Over the last two years, I kept seeing Gillian Flynn's Gone Girl pop up on best book lists. It had both critical acclaim and love from readers. Many years ago, I read Flynn's first novel, Sharp Objects and was immediately hooked. Inexplicably, Flynn's second novel, Dark Places had escaped my attention and even with all of the hype, it took me nearly two years to finally read Gone Girl.
Gone Girl is worth every ounce of its hype.
Why did I wait so long????
Gone Girl is the story of married couple, Nick and Amy Dunne. Amy goes missing on the couple's fifth wedding anniversary and soon after, Nick becomes the prime suspect. I'm going to stop here, because the story is filled with twists and turns that test the readers assumptions and sense of morality. I don't want to give anything away.

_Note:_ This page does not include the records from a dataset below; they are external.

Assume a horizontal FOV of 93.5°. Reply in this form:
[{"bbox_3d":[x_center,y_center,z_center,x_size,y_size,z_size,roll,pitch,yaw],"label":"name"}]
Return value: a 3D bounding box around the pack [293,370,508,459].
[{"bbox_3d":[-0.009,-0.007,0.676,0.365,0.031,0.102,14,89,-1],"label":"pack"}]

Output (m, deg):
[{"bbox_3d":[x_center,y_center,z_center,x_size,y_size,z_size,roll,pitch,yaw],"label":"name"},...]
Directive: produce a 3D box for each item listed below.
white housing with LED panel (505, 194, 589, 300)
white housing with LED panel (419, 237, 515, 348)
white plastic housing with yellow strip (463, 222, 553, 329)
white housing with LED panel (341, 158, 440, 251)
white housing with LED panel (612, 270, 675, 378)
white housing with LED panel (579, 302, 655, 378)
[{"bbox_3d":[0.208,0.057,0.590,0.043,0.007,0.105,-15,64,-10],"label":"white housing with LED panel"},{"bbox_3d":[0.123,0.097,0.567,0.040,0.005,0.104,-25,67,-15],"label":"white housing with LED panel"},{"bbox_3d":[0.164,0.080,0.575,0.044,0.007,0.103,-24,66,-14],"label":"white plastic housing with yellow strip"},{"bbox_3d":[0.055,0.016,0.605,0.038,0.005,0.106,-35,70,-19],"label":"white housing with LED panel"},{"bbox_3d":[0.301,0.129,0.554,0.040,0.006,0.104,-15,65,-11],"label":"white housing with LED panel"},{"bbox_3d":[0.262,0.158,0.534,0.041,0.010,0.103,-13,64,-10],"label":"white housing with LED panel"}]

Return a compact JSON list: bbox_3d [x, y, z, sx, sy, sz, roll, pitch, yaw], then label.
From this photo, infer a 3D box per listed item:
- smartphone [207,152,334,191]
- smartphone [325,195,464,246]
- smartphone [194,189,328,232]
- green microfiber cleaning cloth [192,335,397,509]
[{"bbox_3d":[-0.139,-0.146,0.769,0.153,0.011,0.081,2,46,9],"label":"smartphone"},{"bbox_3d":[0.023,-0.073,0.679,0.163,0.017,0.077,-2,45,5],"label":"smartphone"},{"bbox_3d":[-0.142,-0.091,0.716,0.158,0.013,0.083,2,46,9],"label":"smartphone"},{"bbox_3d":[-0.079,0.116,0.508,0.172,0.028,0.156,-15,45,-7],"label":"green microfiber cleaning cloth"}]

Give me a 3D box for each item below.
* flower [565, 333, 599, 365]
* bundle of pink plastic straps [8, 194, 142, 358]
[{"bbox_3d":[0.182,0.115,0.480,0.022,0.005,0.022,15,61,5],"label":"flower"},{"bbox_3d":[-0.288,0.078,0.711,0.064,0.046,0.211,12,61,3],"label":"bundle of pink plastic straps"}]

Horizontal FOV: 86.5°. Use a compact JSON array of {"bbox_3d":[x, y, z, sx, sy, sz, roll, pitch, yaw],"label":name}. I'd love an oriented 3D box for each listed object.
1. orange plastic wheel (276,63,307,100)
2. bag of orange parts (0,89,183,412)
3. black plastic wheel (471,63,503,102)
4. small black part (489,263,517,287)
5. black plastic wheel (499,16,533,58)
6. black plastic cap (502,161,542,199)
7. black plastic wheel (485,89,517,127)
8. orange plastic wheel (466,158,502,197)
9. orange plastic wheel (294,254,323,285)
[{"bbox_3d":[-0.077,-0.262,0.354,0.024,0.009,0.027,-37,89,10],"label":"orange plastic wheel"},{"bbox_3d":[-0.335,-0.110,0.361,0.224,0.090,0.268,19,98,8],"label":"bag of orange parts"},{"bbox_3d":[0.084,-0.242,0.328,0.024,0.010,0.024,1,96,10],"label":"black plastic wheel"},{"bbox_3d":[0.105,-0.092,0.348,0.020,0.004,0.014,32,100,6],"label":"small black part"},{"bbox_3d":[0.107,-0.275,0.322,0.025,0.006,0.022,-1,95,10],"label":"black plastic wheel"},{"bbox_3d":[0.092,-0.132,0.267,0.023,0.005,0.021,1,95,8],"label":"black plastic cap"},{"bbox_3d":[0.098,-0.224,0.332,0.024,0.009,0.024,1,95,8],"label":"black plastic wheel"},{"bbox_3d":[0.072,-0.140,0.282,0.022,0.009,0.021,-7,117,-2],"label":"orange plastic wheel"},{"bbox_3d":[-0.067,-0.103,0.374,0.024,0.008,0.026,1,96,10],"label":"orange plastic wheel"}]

I didn't know anything about the story going into it and I'm really glad that I didn't, because the element of surprise is one of the key factors towards making the book so good. Flynn is masterful in the way in which she hides the clues and with the timing of her reveals. This story is best enjoyed without exposure to spoilers.
Flynn had my attention with the first paragraph and I found the book impossible to put down. Not only has Flynn crafted a fantastic story, but she has created multifaceted, compelling characters. This story is not going to be for everyone. It's dark, sinister and often cruel. However, if that sounds like a story up your alley, it's a must-read. In addition to the very twisted plot and characters, the story touches on themes that have affected a lot of people, most pointedly, the recession and how job loss affects couples on both an individual and family level.
As I was in the middle of reading the story, I found out that the novel is currently being adapted into a movie starring Ben Affleck and Rosamund Pike. I'm sure that the movie will be good and that I will be excited to see it, however, a lot of the punch that the book packs comes from the narrative voices of both of the leads.
The novel alternates between Nick and Amy's perspectives and being inside of their minds is a key element in the story. The whole point of the story is to mess with the reader's perception of a reliable narrator and of the assumptions that we all make. Getting into the minds of the characters is fundamental to Flynn's story.
In most cases, I would always advise to reading the book version first. However, in the case of Gone Girl, you must read it first. Even if the film adaptation is fantastic, this is a situation where there is no way possible that a screenplay can do justice to the novel. The novel and screenplay can't help but be two very different versions of the same story.